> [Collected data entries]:
---*---
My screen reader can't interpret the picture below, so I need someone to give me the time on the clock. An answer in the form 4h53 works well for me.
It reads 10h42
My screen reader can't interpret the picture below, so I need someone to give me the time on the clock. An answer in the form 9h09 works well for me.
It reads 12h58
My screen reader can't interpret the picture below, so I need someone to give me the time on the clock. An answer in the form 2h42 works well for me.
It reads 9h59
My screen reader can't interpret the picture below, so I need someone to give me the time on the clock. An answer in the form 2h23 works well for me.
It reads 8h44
---*---
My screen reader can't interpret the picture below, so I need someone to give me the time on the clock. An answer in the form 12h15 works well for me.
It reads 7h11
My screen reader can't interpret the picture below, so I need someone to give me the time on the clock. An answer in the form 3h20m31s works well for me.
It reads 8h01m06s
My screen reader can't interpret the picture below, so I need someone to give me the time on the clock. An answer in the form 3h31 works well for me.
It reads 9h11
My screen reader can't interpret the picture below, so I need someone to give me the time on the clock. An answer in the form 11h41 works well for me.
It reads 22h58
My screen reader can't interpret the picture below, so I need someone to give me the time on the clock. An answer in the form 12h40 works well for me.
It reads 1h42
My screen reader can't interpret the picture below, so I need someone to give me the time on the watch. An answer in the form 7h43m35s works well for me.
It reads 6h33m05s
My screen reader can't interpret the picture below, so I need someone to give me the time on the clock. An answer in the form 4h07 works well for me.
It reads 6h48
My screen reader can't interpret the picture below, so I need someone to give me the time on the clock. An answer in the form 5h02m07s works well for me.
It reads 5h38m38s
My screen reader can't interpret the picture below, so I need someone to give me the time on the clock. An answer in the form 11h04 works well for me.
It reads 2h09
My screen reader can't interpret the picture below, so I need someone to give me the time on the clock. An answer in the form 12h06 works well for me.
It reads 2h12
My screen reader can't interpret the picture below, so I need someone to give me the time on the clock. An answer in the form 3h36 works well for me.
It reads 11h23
---*---
Change "screen reader" to "assistive software" throughout the part that opens with the line containing "4h53 works well for me." and closes with the line containing "It reads 12h58", leaving everything else unchanged. Reproduce only that part.

My assistive software can't interpret the picture below, so I need someone to give me the time on the clock. An answer in the form 4h53 works well for me.
It reads 10h42
My assistive software can't interpret the picture below, so I need someone to give me the time on the clock. An answer in the form 9h09 works well for me.
It reads 12h58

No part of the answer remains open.